## What the task requires
Reproduce every line of each of the records below verbatim, keeping the original order.

================

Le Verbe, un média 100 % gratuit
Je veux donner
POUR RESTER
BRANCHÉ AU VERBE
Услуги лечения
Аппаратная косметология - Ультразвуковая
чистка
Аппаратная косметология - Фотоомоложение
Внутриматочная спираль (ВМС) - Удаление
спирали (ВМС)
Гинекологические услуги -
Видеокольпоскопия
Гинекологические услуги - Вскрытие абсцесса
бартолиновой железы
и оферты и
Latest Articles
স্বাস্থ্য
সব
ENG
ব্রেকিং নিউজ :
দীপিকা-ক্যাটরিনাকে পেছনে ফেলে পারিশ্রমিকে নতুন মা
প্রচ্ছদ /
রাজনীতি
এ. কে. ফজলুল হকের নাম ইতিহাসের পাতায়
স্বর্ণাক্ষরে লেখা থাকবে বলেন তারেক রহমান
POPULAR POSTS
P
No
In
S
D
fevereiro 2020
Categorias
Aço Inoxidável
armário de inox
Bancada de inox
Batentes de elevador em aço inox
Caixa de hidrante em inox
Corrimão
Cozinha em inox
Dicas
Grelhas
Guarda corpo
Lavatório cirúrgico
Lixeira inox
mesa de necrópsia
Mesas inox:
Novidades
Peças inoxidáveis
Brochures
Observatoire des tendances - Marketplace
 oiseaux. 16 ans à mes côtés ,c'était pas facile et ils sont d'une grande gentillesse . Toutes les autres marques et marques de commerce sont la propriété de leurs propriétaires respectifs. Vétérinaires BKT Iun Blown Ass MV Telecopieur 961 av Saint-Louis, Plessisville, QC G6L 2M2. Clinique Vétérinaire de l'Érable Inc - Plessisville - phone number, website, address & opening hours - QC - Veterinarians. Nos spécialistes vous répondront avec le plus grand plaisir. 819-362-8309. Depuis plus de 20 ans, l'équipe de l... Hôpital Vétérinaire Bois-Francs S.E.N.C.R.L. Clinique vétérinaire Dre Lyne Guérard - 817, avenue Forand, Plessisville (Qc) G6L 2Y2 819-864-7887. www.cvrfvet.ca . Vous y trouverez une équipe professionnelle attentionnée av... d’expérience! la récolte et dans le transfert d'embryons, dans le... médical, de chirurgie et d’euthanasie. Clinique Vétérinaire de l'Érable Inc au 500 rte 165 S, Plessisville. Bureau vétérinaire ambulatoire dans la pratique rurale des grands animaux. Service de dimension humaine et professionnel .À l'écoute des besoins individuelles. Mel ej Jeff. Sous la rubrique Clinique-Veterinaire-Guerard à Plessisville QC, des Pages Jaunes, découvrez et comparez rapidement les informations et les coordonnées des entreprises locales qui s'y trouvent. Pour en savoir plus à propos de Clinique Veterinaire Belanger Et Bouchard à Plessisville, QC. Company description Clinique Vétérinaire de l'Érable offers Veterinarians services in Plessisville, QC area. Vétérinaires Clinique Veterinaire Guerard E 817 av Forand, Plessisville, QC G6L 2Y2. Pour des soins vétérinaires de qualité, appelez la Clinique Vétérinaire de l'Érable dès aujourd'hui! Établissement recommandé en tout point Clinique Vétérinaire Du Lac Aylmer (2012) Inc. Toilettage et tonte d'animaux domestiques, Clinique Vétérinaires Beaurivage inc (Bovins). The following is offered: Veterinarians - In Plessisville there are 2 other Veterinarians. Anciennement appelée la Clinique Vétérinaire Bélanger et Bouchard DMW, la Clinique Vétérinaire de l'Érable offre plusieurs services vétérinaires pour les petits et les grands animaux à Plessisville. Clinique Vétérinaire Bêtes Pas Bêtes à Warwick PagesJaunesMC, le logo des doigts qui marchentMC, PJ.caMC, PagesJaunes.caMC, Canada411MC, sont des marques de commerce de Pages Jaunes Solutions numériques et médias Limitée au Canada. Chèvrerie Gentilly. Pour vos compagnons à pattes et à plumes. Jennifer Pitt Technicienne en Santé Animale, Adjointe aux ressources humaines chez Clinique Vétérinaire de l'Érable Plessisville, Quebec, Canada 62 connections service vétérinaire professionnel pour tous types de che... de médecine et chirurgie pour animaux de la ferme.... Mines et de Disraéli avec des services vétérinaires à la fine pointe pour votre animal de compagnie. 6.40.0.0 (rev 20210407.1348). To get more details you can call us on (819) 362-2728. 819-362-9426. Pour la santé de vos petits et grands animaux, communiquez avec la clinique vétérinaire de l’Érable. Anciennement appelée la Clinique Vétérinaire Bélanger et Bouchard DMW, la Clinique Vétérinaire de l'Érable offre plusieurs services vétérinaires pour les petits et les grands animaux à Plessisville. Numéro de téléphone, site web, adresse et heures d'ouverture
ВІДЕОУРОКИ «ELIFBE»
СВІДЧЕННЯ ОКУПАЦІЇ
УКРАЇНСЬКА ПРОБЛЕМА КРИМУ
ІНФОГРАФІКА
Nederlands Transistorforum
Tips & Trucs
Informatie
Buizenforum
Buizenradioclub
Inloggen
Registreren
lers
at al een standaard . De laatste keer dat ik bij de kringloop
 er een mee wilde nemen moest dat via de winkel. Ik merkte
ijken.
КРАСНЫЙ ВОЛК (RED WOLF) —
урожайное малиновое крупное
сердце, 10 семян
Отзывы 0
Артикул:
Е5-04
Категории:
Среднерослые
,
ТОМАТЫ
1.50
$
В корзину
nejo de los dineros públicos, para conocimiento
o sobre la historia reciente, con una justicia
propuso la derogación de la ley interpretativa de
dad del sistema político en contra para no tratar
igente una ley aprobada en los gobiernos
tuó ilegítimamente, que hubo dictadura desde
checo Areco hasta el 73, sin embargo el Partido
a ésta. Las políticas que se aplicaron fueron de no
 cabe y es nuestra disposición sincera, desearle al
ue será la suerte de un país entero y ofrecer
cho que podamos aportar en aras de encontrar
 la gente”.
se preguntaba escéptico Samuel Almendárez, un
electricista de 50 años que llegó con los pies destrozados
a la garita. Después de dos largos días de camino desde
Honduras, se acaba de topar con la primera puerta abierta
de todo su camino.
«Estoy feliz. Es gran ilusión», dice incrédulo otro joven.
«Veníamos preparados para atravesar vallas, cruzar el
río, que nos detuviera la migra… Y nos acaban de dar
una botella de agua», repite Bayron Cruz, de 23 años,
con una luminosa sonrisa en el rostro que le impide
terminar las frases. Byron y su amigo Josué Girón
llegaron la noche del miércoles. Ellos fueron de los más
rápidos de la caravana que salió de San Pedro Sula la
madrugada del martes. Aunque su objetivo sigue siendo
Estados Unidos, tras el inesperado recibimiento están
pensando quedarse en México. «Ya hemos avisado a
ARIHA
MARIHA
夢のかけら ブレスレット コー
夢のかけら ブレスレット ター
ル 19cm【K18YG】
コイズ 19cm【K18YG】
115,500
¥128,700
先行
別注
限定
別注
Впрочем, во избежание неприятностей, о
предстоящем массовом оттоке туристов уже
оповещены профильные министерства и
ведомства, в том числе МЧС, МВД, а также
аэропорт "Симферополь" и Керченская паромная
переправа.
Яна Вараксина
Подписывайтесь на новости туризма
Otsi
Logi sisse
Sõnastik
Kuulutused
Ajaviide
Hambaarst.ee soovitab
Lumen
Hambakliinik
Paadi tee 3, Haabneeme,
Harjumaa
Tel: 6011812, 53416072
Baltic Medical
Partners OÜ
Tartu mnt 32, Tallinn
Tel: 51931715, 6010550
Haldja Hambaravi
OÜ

================

## Response box
Le Verbe, un média 100 % gratuit
Je veux donner
POUR RESTER
BRANCHÉ AU VERBE
Услуги лечения
Аппаратная косметология - Ультразвуковая
чистка
Аппаратная косметология - Фотоомоложение
Внутриматочная спираль (ВМС) - Удаление
спирали (ВМС)
Гинекологические услуги -
Видеокольпоскопия
Гинекологические услуги - Вскрытие абсцесса
бартолиновой железы
и оферты и
Latest Articles
স্বাস্থ্য
সব
ENG
ব্রেকিং নিউজ :
দীপিকা-ক্যাটরিনাকে পেছনে ফেলে পারিশ্রমিকে নতুন মা
প্রচ্ছদ /
রাজনীতি
এ. কে. ফজলুল হকের নাম ইতিহাসের পাতায়
স্বর্ণাক্ষরে লেখা থাকবে বলেন তারেক রহমান
POPULAR POSTS
P
No
In
S
D
fevereiro 2020
Categorias
Aço Inoxidável
armário de inox
Bancada de inox
Batentes de elevador em aço inox
Caixa de hidrante em inox
Corrimão
Cozinha em inox
Dicas
Grelhas
Guarda corpo
Lavatório cirúrgico
Lixeira inox
mesa de necrópsia
Mesas inox:
Novidades
Peças inoxidáveis
Brochures
Observatoire des tendances - Marketplace
 oiseaux. 16 ans à mes côtés ,c'était pas facile et ils sont d'une grande gentillesse . Toutes les autres marques et marques de commerce sont la propriété de leurs propriétaires respectifs. Vétérinaires BKT Iun Blown Ass MV Telecopieur 961 av Saint-Louis, Plessisville, QC G6L 2M2. Clinique Vétérinaire de l'Érable Inc - Plessisville - phone number, website, address & opening hours - QC - Veterinarians. Nos spécialistes vous répondront avec le plus grand plaisir. 819-362-8309. Depuis plus de 20 ans, l'équipe de l... Hôpital Vétérinaire Bois-Francs S.E.N.C.R.L. Clinique vétérinaire Dre Lyne Guérard - 817, avenue Forand, Plessisville (Qc) G6L 2Y2 819-864-7887. www.cvrfvet.ca . Vous y trouverez une équipe professionnelle attentionnée av... d’expérience! la récolte et dans le transfert d'embryons, dans le... médical, de chirurgie et d’euthanasie. Clinique Vétérinaire de l'Érable Inc au 500 rte 165 S, Plessisville. Bureau vétérinaire ambulatoire dans la pratique rurale des grands animaux. Service de dimension humaine et professionnel .À l'écoute des besoins individuelles. Mel ej Jeff. Sous la rubrique Clinique-Veterinaire-Guerard à Plessisville QC, des Pages Jaunes, découvrez et comparez rapidement les informations et les coordonnées des entreprises locales qui s'y trouvent. Pour en savoir plus à propos de Clinique Veterinaire Belanger Et Bouchard à Plessisville, QC. Company description Clinique Vétérinaire de l'Érable offers Veterinarians services in Plessisville, QC area. Vétérinaires Clinique Veterinaire Guerard E 817 av Forand, Plessisville, QC G6L 2Y2. Pour des soins vétérinaires de qualité, appelez la Clinique Vétérinaire de l'Érable dès aujourd'hui! Établissement recommandé en tout point Clinique Vétérinaire Du Lac Aylmer (2012) Inc. Toilettage et tonte d'animaux domestiques, Clinique Vétérinaires Beaurivage inc (Bovins). The following is offered: Veterinarians - In Plessisville there are 2 other Veterinarians. Anciennement appelée la Clinique Vétérinaire Bélanger et Bouchard DMW, la Clinique Vétérinaire de l'Érable offre plusieurs services vétérinaires pour les petits et les grands animaux à Plessisville. Clinique Vétérinaire Bêtes Pas Bêtes à Warwick PagesJaunesMC, le logo des doigts qui marchentMC, PJ.caMC, PagesJaunes.caMC, Canada411MC, sont des marques de commerce de Pages Jaunes Solutions numériques et médias Limitée au Canada. Chèvrerie Gentilly. Pour vos compagnons à pattes et à plumes. Jennifer Pitt Technicienne en Santé Animale, Adjointe aux ressources humaines chez Clinique Vétérinaire de l'Érable Plessisville, Quebec, Canada 62 connections service vétérinaire professionnel pour tous types de che... de médecine et chirurgie pour animaux de la ferme.... Mines et de Disraéli avec des services vétérinaires à la fine pointe pour votre animal de compagnie. 6.40.0.0 (rev 20210407.1348). To get more details you can call us on (819) 362-2728. 819-362-9426. Pour la santé de vos petits et grands animaux, communiquez avec la clinique vétérinaire de l’Érable. Anciennement appelée la Clinique Vétérinaire Bélanger et Bouchard DMW, la Clinique Vétérinaire de l'Érable offre plusieurs services vétérinaires pour les petits et les grands animaux à Plessisville. Numéro de téléphone, site web, adresse et heures d'ouverture
ВІДЕОУРОКИ «ELIFBE»
СВІДЧЕННЯ ОКУПАЦІЇ
УКРАЇНСЬКА ПРОБЛЕМА КРИМУ
ІНФОГРАФІКА
Nederlands Transistorforum
Tips & Trucs
Informatie
Buizenforum
Buizenradioclub
Inloggen
Registreren
lers
at al een standaard . De laatste keer dat ik bij de kringloop
 er een mee wilde nemen moest dat via de winkel. Ik merkte
ijken.
КРАСНЫЙ ВОЛК (RED WOLF) —
урожайное малиновое крупное
сердце, 10 семян
Отзывы 0
Артикул:
Е5-04
Категории:
Среднерослые
,
ТОМАТЫ
1.50
$
В корзину
nejo de los dineros públicos, para conocimiento
o sobre la historia reciente, con una justicia
propuso la derogación de la ley interpretativa de
dad del sistema político en contra para no tratar
igente una ley aprobada en los gobiernos
tuó ilegítimamente, que hubo dictadura desde
checo Areco hasta el 73, sin embargo el Partido
a ésta. Las políticas que se aplicaron fueron de no
 cabe y es nuestra disposición sincera, desearle al
ue será la suerte de un país entero y ofrecer
cho que podamos aportar en aras de encontrar
 la gente”.
se preguntaba escéptico Samuel Almendárez, un
electricista de 50 años que llegó con los pies destrozados
a la garita. Después de dos largos días de camino desde
Honduras, se acaba de topar con la primera puerta abierta
de todo su camino.
«Estoy feliz. Es gran ilusión», dice incrédulo otro joven.
«Veníamos preparados para atravesar vallas, cruzar el
río, que nos detuviera la migra… Y nos acaban de dar
una botella de agua», repite Bayron Cruz, de 23 años,
con una luminosa sonrisa en el rostro que le impide
terminar las frases. Byron y su amigo Josué Girón
llegaron la noche del miércoles. Ellos fueron de los más
rápidos de la caravana que salió de San Pedro Sula la
madrugada del martes. Aunque su objetivo sigue siendo
Estados Unidos, tras el inesperado recibimiento están
pensando quedarse en México. «Ya hemos avisado a
ARIHA
MARIHA
夢のかけら ブレスレット コー
夢のかけら ブレスレット ター
ル 19cm【K18YG】
コイズ 19cm【K18YG】
115,500
¥128,700
先行
別注
限定
別注
Впрочем, во избежание неприятностей, о
предстоящем массовом оттоке туристов уже
оповещены профильные министерства и
ведомства, в том числе МЧС, МВД, а также
аэропорт "Симферополь" и Керченская паромная
переправа.
Яна Вараксина
Подписывайтесь на новости туризма
Otsi
Logi sisse
Sõnastik
Kuulutused
Ajaviide
Hambaarst.ee soovitab
Lumen
Hambakliinik
Paadi tee 3, Haabneeme,
Harjumaa
Tel: 6011812, 53416072
Baltic Medical
Partners OÜ
Tartu mnt 32, Tallinn
Tel: 51931715, 6010550
Haldja Hambaravi
OÜ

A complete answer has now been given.